Learning from the Book of Nature
Dear Friends in Christ,
In my grandmother’s garden, there was a statue of Saint Francis. It was about two feet high. Francis was holding out his hands the way one might hold them out for the eucharist—only his hands were filled with birdseed. Sparrows would hop up from the ground to feed from the saint’s hand.
The effect was tender and charming. It was also completely inadequate to express who Francis was.
We know Francis as patron saint of animals (hence the blessing of pets close to October 4, the feast of Saint Francis—our is on Sunday, October 5, at 4:00 p.m.). Stories tell of Francis preaching to the birds or befriending a wolf. But Francis’s connection with the natural world went much deeper than these fanciful stories.

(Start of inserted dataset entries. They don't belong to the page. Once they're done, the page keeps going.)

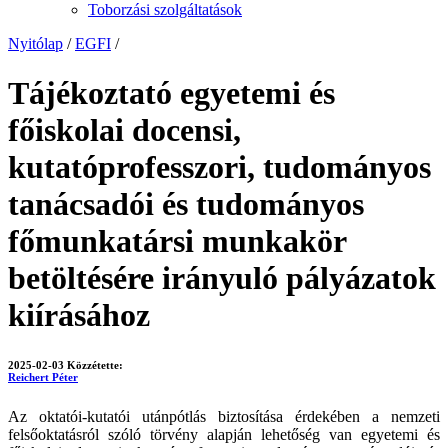
Toborzási szolgáltatások
Nyitólap
/
EGFI
/
Tájékoztató egyetemi és
főiskolai docensi,
kutatóprofesszori, tudományos
tanácsadói és tudományos
főmunkatársi munkakör
betöltésére irányuló pályázatok
kiírásához
2025-02-03
Közzétette:
Reichert Péter
Az oktatói-kutatói utánpótlás biztosítása érdekében a nemzeti
felsőoktatásról szóló törvény alapján lehetőség van egyetemi és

Francis wrote of his profound kinship with all creation—Brother Sun and Sister Moon, as he named them. He lived detached from wealth and establishment in a way that rendered him free to connect with the whole of the natural order around him.

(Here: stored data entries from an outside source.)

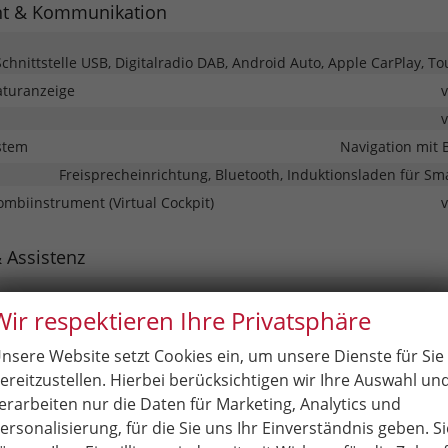
nt & Kommunikation
Schnittstelle USB, Digitalradio DAB, Android Auto, Apple CarPlay, T
turanzeige
stem
Navigation mit 
Freisprecheinrichtung, Bluetooth, Induktionsladen für S
Kombiinstrument (Virtual Cockpit)
& Assistenz
ter-/Kopfairbags Vorne, Beifahrerairbag abschaltbar, Seitenairbags
Wir respektieren Ihre Privatsphäre
bag, Fenster-/Kopfairbags Hinten
nsere Website setzt Cookies ein, um unsere Dienste für Sie
eme
 Tempomat, Notbremsassistent (City-Safety), Berganfahrassistent,
ereitzustellen. Hierbei berücksichtigen wir Ihre Auswahl un
istent, Abstandstempomat adaptiv (ACC), Toter-Winkel-Assistent,
erarbeiten nur die Daten für Marketing, Analytics und
assistent (RCTA), Notrufsystem, Geschwindigkeitsbegrenzer
ersonalisierung, für die Sie uns Ihr Einverständnis geben. Si
rmanlage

When we think about our life as Christians, we often think about books of prayers and the walls of the church. We forget about what John Calvin called “the book of nature”—the whole revelation of the created order, just as precious and just as moving as scripture itself. Our Christian responsibility is not only to books and walls. It is to the sun and the moon, to the sky and the waters, to a fragile planet whose climate is changing too fast and whose vulnerability to human activity becomes more and more evident all the time.
Our guest preacher this Sunday, the Rev. Dr. Ruthanna Hooke, teaches preaching at Virginia Seminary—including a course called “Preaching in a Time of Eco-Crisis.” My hope is that she will stir our hearts to know our kinship with the world around us, to love with tender care the world which God has entrusted to us.
It’s not just for the birds. (Sorry—I can’t resist a bad pun.) The legacy of Francis is for all of us, now more than ever.